■ 抜粋:
┌────────

ポリイミド[P]は、その前駆体であるポリアミック酸[P]が有していたアミック酸構造のすべてを脱水閉環した完全イミド化物であってもよく、アミック酸構造の一部のみを脱水閉環し、アミック酸構造とイミド環構造とが併存する部分イミド化物であってもよい。使用するポリイミドは、そのイミド化率が20%以上であることが好ましく、30〜99%であることがより好ましく、40〜99%であることが更に好ましい。このイミド化率は、ポリイミドのアミック酸構造の数とイミド環構造の数との合計に対するイミド環構造の数の占める割合を百分率で表したものである。ここで、イミド環の一部がイソイミド環であってもよい。
ポリアミック酸の脱水閉環は、好ましくはポリアミック酸を加熱する方法により、又はポリアミック酸を有機溶媒に溶解し、この溶液中に脱水剤及び脱水閉環触媒を添加し必要に応じて加熱する方法により行われる。このうち、後者の方法によることが好ましい。
ポリアミック酸の溶液中に脱水剤及び脱水閉環触媒を添加する方法において、脱水剤としては、例えば無水酢酸、無水プロピオン酸、無水トリフルオロ酢酸などの酸無水物を用いることができる。脱水剤の使用量は、ポリアミック酸のアミック酸構造の1モルに対して0.01〜20モルとすることが好ましい。脱水閉環触媒としては、例えばピリジン、コリジン、ルチジン、トリエチルアミン等の3級アミンを用いることができる。脱水閉環触媒の使用量は、使用する脱水剤1モルに対して0.01〜10モルとすることが好ましい。脱水閉環反応に用いられる有機溶媒としては、ポリアミック酸[P]の合成に用いられるものとして例示した有機溶媒を挙げることができる。脱水閉環反応の反応温度は、好ましくは0〜180℃であり、より好ましくは10〜150℃である。反応時間は、好ましくは1.0〜120時間であり、より好ましくは2.0〜30時間である。

└────────

■ 設問 A: ポリイミドの抜粋から、「ポリアミック酸の溶液中に脱水」から「くは2.0〜30時間である。」までの部分を一字も変えずに抜き出してください。

■ 提供エントリ:
┌────────

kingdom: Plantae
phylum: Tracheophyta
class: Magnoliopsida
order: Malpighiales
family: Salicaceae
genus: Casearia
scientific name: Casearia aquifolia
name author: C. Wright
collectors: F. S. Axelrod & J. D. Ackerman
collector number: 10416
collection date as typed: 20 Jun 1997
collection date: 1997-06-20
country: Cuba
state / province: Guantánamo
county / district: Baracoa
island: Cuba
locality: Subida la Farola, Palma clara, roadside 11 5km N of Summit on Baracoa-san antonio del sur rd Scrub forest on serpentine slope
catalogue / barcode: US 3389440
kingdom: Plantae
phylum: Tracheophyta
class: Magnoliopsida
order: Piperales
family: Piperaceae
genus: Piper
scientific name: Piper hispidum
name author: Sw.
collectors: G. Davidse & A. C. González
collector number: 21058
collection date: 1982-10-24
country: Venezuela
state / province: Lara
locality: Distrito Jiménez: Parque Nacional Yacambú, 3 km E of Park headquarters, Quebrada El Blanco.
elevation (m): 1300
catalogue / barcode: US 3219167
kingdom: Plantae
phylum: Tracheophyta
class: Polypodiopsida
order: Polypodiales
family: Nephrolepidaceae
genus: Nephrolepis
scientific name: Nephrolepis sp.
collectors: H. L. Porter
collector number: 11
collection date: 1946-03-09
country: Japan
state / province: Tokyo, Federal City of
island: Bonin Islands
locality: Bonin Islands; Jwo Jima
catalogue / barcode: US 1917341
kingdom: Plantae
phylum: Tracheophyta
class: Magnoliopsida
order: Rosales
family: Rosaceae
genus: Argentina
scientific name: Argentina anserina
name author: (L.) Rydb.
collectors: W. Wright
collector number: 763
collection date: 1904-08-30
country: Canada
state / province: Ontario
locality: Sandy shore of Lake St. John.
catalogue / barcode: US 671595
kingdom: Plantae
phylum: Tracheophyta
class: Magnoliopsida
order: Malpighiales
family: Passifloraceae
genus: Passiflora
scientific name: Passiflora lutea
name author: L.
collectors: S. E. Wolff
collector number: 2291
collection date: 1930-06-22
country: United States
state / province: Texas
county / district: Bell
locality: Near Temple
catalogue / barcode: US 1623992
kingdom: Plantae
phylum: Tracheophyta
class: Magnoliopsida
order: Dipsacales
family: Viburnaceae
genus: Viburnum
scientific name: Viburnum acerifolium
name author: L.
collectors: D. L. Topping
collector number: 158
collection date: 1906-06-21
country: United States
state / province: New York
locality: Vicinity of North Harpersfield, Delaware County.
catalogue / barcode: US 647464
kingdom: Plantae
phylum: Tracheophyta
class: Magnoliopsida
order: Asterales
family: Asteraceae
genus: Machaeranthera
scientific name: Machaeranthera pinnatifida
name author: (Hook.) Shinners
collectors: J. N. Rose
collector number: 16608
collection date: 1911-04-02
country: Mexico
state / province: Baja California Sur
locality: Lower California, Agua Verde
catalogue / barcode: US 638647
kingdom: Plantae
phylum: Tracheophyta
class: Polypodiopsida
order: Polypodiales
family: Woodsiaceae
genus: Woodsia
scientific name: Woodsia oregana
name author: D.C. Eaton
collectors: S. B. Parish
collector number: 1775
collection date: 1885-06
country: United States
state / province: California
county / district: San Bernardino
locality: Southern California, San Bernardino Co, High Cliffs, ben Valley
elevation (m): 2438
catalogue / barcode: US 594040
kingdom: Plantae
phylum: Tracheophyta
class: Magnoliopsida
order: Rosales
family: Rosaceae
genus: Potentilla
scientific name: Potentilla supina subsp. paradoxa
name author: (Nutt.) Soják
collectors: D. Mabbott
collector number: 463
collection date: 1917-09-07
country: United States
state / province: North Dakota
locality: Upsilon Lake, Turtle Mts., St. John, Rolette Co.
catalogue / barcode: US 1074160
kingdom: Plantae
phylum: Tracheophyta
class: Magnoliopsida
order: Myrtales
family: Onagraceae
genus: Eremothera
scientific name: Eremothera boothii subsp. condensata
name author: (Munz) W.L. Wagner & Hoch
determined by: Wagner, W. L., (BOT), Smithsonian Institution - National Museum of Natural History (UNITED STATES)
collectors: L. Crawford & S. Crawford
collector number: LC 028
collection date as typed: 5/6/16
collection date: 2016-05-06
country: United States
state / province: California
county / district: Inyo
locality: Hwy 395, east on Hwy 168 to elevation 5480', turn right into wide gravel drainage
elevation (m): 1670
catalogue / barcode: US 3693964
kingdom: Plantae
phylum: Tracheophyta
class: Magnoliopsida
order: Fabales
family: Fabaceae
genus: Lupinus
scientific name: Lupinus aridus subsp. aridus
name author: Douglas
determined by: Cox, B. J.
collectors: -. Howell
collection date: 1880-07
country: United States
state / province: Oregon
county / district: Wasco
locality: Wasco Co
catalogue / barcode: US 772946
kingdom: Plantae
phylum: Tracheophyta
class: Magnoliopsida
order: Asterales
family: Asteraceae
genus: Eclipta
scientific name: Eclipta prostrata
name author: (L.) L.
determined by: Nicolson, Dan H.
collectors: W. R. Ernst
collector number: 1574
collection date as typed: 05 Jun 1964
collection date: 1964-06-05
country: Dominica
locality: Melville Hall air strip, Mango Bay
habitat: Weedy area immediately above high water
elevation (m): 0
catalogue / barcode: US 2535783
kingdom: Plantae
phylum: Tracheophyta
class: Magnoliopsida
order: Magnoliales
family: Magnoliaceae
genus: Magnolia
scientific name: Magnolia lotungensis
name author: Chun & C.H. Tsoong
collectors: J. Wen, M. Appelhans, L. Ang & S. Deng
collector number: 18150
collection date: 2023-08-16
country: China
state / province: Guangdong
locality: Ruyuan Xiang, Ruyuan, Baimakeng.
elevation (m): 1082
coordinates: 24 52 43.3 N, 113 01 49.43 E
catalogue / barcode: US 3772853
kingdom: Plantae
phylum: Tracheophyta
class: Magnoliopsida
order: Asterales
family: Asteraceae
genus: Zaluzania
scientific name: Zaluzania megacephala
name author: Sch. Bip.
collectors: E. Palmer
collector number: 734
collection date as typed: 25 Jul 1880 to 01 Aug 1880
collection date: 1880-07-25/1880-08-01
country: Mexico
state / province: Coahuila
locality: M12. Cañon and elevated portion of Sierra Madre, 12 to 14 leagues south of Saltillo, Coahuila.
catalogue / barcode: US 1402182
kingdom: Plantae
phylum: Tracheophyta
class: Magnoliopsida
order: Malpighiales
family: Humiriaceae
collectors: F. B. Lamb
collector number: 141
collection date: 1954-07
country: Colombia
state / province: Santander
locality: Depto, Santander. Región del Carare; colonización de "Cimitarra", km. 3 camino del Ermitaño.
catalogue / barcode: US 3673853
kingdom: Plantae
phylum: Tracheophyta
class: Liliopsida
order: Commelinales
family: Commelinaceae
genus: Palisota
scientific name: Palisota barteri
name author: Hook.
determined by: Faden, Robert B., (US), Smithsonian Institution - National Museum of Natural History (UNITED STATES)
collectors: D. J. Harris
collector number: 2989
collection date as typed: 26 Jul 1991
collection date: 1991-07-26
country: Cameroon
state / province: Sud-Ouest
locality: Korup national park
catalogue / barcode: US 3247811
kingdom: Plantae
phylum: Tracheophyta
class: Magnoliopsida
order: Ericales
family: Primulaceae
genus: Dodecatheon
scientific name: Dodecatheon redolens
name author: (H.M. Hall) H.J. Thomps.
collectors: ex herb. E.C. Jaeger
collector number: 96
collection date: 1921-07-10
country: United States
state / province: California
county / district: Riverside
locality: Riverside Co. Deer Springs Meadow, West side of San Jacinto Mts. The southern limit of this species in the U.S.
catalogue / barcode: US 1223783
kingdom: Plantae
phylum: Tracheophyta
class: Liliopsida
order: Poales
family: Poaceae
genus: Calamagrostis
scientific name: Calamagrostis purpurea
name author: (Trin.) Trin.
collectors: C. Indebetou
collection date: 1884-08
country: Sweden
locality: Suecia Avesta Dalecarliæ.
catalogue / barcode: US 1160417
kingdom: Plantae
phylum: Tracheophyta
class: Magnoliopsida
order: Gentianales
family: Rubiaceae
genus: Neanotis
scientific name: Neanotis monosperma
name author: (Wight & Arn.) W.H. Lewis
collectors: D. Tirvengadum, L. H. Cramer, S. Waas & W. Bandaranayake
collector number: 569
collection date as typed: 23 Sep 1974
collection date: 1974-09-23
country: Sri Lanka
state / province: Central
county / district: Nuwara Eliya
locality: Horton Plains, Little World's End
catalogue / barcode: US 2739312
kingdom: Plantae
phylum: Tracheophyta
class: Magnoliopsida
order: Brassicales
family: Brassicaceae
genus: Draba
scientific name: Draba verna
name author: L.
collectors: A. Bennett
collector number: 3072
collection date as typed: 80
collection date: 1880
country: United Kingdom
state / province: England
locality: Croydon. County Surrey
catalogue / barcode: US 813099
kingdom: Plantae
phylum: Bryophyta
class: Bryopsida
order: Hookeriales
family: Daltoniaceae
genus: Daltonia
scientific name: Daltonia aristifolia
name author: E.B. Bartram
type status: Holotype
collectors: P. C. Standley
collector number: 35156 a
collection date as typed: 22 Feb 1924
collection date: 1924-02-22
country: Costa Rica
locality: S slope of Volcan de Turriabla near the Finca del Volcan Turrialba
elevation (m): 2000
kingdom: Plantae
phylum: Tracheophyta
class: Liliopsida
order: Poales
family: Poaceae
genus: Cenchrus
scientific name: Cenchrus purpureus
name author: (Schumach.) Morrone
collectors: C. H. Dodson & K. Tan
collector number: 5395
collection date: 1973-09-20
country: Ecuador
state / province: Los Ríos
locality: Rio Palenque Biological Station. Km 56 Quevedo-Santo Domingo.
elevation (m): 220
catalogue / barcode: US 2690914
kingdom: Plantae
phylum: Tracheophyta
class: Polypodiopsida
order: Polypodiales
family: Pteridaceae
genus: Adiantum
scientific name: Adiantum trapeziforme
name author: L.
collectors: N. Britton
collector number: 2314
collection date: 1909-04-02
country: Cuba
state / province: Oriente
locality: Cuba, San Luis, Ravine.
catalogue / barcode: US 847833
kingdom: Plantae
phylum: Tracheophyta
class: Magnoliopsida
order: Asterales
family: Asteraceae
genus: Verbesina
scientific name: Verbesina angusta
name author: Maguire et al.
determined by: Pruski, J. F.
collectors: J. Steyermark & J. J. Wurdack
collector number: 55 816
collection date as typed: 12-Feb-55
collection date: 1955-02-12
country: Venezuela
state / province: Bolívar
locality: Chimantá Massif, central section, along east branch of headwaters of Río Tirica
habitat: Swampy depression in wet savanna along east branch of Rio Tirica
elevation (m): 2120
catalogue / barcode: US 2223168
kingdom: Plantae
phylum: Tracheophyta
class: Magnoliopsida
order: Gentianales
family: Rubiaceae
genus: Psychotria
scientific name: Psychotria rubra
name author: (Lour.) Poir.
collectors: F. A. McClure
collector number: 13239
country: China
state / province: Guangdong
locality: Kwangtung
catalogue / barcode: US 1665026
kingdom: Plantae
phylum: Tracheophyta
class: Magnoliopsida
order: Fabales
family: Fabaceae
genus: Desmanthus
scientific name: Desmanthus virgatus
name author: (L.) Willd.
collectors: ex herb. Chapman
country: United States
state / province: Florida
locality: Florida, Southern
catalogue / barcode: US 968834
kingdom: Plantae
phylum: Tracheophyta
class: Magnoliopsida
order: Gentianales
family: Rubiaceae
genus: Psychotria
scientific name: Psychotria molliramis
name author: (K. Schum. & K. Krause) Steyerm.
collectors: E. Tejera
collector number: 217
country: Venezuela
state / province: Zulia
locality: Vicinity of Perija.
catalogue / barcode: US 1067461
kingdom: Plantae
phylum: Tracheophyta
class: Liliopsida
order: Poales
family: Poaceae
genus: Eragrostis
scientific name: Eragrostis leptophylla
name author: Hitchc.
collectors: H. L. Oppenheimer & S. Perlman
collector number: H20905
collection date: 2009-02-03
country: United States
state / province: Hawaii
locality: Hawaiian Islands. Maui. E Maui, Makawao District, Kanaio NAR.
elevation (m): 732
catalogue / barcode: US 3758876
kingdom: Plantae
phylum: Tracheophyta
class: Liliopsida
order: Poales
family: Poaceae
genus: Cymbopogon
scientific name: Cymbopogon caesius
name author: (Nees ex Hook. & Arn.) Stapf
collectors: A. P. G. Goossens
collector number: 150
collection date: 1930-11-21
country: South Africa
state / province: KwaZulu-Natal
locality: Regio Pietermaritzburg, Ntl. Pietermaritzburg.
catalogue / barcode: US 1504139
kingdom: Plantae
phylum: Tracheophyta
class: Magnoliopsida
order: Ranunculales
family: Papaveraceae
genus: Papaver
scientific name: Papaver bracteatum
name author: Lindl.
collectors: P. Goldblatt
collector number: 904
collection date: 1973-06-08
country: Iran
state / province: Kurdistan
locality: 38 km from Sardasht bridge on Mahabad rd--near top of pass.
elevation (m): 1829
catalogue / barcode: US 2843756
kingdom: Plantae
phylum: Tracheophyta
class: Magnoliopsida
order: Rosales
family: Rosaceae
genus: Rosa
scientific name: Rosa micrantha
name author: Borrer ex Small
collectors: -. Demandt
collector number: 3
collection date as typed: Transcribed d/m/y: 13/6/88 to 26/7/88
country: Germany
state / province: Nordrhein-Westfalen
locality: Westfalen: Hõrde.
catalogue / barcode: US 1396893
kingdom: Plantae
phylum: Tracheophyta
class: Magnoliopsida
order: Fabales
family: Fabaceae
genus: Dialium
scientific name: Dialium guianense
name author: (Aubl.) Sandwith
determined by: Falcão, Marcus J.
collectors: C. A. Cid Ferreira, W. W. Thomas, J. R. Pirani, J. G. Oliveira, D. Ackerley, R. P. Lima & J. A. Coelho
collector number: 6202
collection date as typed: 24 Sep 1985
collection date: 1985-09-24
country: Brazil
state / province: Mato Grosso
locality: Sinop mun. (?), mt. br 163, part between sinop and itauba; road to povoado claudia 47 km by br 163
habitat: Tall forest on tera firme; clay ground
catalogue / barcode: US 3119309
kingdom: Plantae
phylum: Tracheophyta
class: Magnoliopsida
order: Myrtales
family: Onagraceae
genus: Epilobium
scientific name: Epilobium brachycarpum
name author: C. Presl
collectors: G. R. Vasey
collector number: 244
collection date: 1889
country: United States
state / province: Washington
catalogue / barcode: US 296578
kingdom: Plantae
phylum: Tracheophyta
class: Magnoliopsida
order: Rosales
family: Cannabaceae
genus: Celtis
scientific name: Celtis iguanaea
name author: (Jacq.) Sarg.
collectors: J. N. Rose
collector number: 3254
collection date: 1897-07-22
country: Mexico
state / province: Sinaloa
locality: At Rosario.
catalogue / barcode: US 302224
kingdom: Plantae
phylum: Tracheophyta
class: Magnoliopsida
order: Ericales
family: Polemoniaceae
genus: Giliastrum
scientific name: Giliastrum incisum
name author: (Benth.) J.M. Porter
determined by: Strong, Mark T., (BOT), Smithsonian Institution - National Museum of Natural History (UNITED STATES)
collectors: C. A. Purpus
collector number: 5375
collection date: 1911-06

└────────

■ 設問 B: エントリのうち、「county / district: Bell」を含む行から「locality: Lower California, Agua Verde」を含む行までを、両端の行も含めてそのまま書き写してください。

■ 想定解答 A:
ポリアミック酸の溶液中に脱水剤及び脱水閉環触媒を添加する方法において、脱水剤としては、例えば無水酢酸、無水プロピオン酸、無水トリフルオロ酢酸などの酸無水物を用いることができる。脱水剤の使用量は、ポリアミック酸のアミック酸構造の1モルに対して0.01〜20モルとすることが好ましい。脱水閉環触媒としては、例えばピリジン、コリジン、ルチジン、トリエチルアミン等の3級アミンを用いることができる。脱水閉環触媒の使用量は、使用する脱水剤1モルに対して0.01〜10モルとすることが好ましい。脱水閉環反応に用いられる有機溶媒としては、ポリアミック酸[P]の合成に用いられるものとして例示した有機溶媒を挙げることができる。脱水閉環反応の反応温度は、好ましくは0〜180℃であり、より好ましくは10〜150℃である。反応時間は、好ましくは1.0〜120時間であり、より好ましくは2.0〜30時間である。

■ 想定解答 B:
county / district: Bell
locality: Near Temple
catalogue / barcode: US 1623992
kingdom: Plantae
phylum: Tracheophyta
class: Magnoliopsida
order: Dipsacales
family: Viburnaceae
genus: Viburnum
scientific name: Viburnum acerifolium
name author: L.
collectors: D. L. Topping
collector number: 158
collection date: 1906-06-21
country: United States
state / province: New York
locality: Vicinity of North Harpersfield, Delaware County.
catalogue / barcode: US 647464
kingdom: Plantae
phylum: Tracheophyta
class: Magnoliopsida
order: Asterales
family: Asteraceae
genus: Machaeranthera
scientific name: Machaeranthera pinnatifida
name author: (Hook.) Shinners
collectors: J. N. Rose
collector number: 16608
collection date: 1911-04-02
country: Mexico
state / province: Baja California Sur
locality: Lower California, Agua Verde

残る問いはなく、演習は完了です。